How do you know if your girlfriend is toxic?
Beyond hitting, there are some telltale signs that your girlfriend is abusive. HelpGuide has a great list. Do any of these sound familiar to you? An abusive partner might:
- Verbally abuse, belittle, or humiliate you in front of friends, colleagues, family, or social media.
- Be possessive, act jealous, or harass you with accusations of being unfaithful.
- Take away your car keys or medications.
- Try to control where you go and who you see.
- Try to control how you spend money or deliberately default on joint financial obligations.
- Make false allegations about you to your friends, employer, or the police, or find other ways to manipulate and isolate you.
- Threaten to leave you and prevent you from seeing your kids if you report the abuse.
All these are signs you need to leave your relationship and seek help for abuse.
Being the victim of this type of relationship takes its toll on you. This is true for men and women alike. There’s no shame in reaching out for help to get out of the situation and heal from it.

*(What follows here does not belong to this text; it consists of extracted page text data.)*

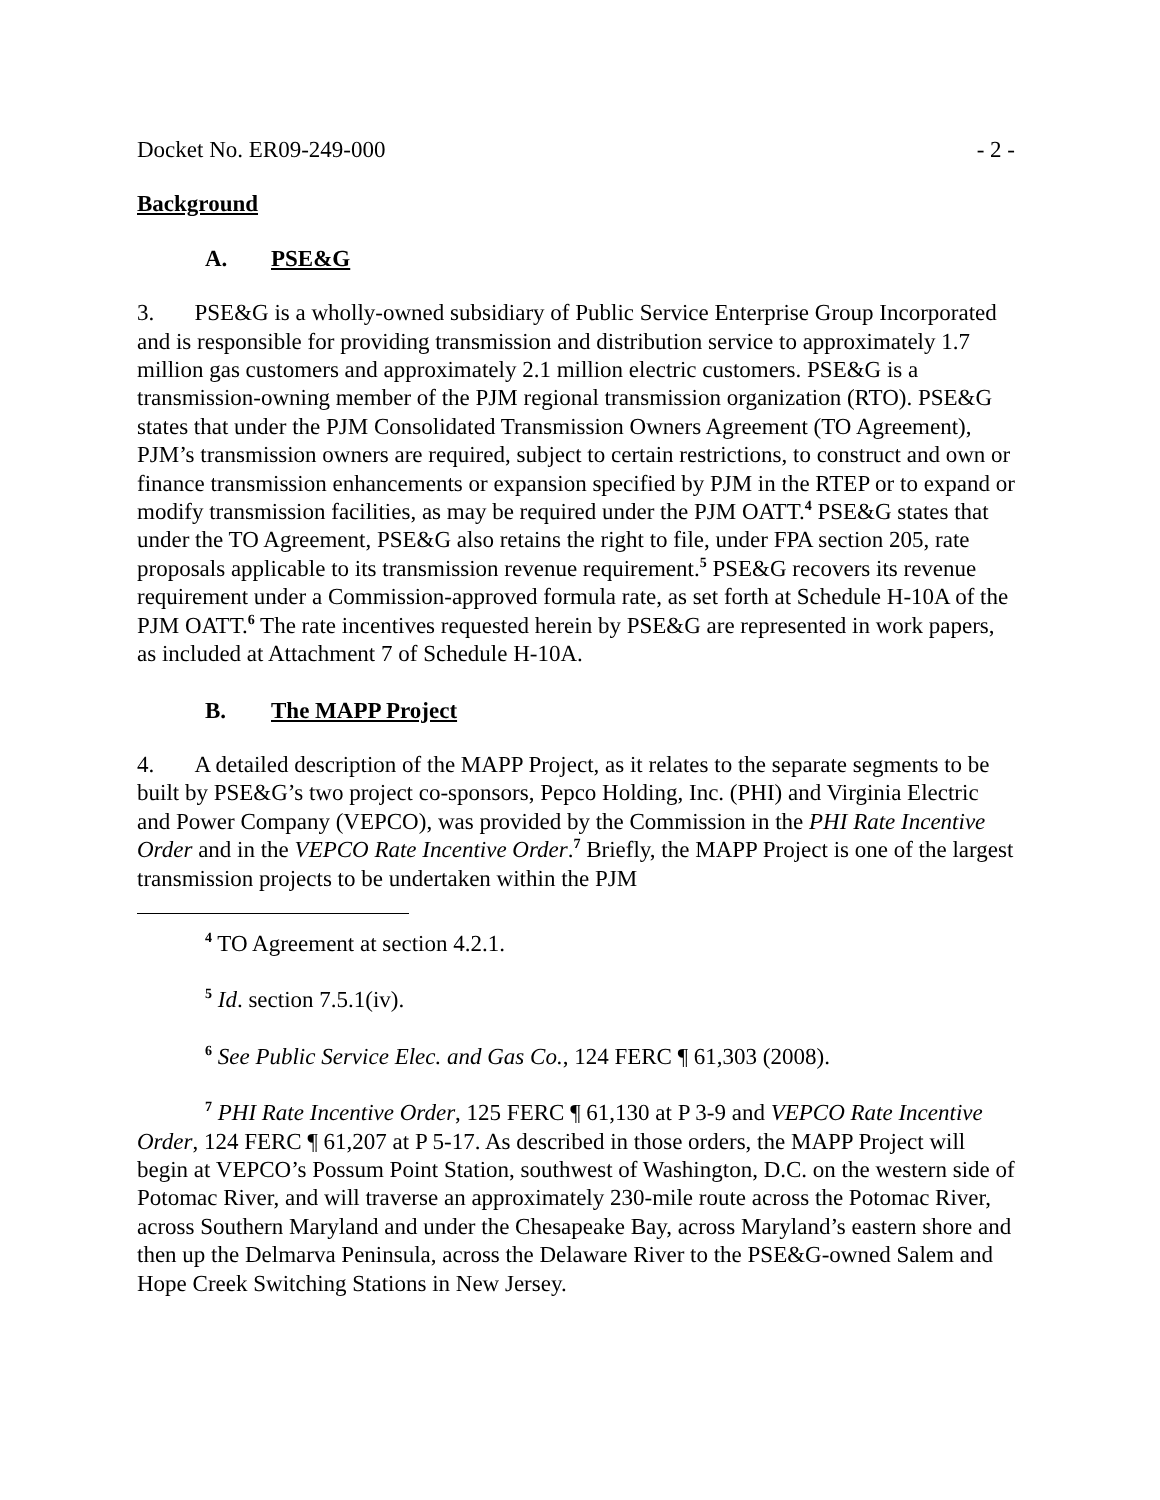Docket No. ER09-249-000 - 2 -
Background
A. PSE&G
3. PSE&G is a wholly-owned subsidiary of Public Service Enterprise Group Incorporated and is responsible for providing transmission and distribution service to approximately 1.7 million gas customers and approximately 2.1 million electric customers. PSE&G is a transmission-owning member of the PJM regional transmission organization (RTO). PSE&G states that under the PJM Consolidated Transmission Owners Agreement (TO Agreement), PJM’s transmission owners are required, subject to certain restrictions, to construct and own or finance transmission enhancements or expansion specified by PJM in the RTEP or to expand or modify transmission facilities, as may be required under the PJM OATT.<sup>4</sup> PSE&G states that under the TO Agreement, PSE&G also retains the right to file, under FPA section 205, rate proposals applicable to its transmission revenue requirement.<sup>5</sup> PSE&G recovers its revenue requirement under a Commission-approved formula rate, as set forth at Schedule H-10A of the PJM OATT.<sup>6</sup> The rate incentives requested herein by PSE&G are represented in work papers, as included at Attachment 7 of Schedule H-10A.
B. The MAPP Project
4. A detailed description of the MAPP Project, as it relates to the separate segments to be built by PSE&G’s two project co-sponsors, Pepco Holding, Inc. (PHI) and Virginia Electric and Power Company (VEPCO), was provided by the Commission in the PHI Rate Incentive Order and in the VEPCO Rate Incentive Order.<sup>7</sup> Briefly, the MAPP Project is one of the largest transmission projects to be undertaken within the PJM
<sup>4</sup> TO Agreement at section 4.2.1.
<sup>5</sup> Id. section 7.5.1(iv).
<sup>6</sup> See Public Service Elec. and Gas Co., 124 FERC ¶ 61,303 (2008).
<sup>7</sup> PHI Rate Incentive Order, 125 FERC ¶ 61,130 at P 3-9 and VEPCO Rate Incentive Order, 124 FERC ¶ 61,207 at P 5-17. As described in those orders, the MAPP Project will begin at VEPCO’s Possum Point Station, southwest of Washington, D.C. on the western side of Potomac River, and will traverse an approximately 230-mile route across the Potomac River, across Southern Maryland and under the Chesapeake Bay, across Maryland’s eastern shore and then up the Delmarva Peninsula, across the Delaware River to the PSE&G-owned Salem and Hope Creek Switching Stations in New Jersey.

Bottom Line On A Girlfriend Who Hits You
Physical abuse is not somehow acceptable if the victim is physically stronger than the abuser. Intimate partner violence is wrong no matter who does it. Hitting, slapping, pushing, and shoving are wrong, even if you are not physically injured by it.
Whatever reason you’ve given yourself for thinking a girlfriend who hits you is normal or no big deal – let that go.
You don’t deserve to be abused by anyone. If you’re struggling to leave your relationship or have difficulty processing what’s happened, don’t be afraid to reach out.
You’re not alone, and there are people who can help you get past this.